*WHAT TO DO*:
Reproduce the entries below exactly, but only from the line containing "left front paw: (428, 385)" to the line containing "left back paw: (538, 403)", inclusive.

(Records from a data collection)
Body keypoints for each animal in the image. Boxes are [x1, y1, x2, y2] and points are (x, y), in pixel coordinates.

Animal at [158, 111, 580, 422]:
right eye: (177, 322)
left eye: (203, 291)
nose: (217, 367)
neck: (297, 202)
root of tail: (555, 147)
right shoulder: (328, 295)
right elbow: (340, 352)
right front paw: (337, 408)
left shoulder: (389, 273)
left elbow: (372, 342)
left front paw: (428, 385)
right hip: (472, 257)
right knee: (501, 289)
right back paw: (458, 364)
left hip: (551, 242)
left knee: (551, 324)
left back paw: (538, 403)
---
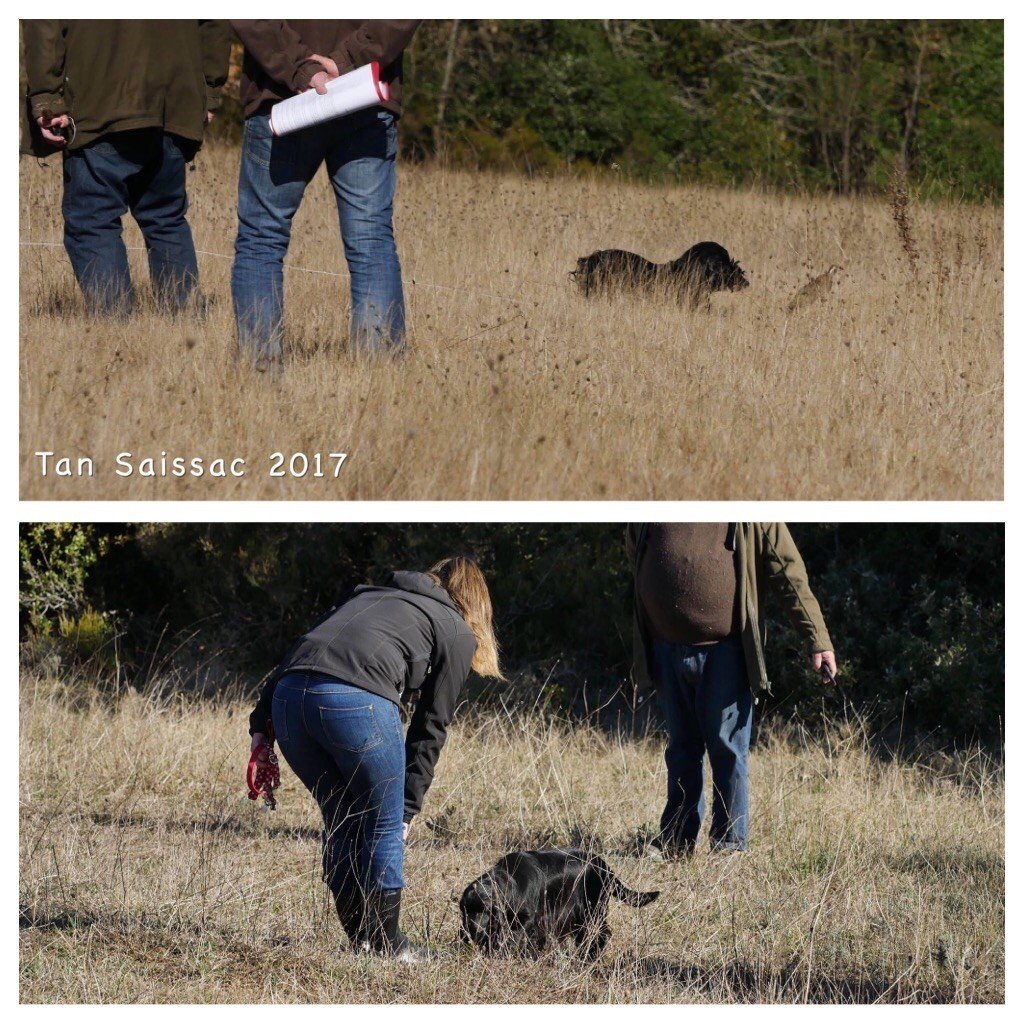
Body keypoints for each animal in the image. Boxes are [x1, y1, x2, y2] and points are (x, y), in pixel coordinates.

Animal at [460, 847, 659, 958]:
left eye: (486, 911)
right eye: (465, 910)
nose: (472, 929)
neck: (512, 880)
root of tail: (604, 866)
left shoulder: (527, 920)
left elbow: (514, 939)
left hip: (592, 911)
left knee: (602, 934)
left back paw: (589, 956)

*TASK OUTPUT*:
left front paw: (428, 385)
right hip: (472, 257)
right knee: (501, 289)
right back paw: (458, 364)
left hip: (551, 242)
left knee: (551, 324)
left back paw: (538, 403)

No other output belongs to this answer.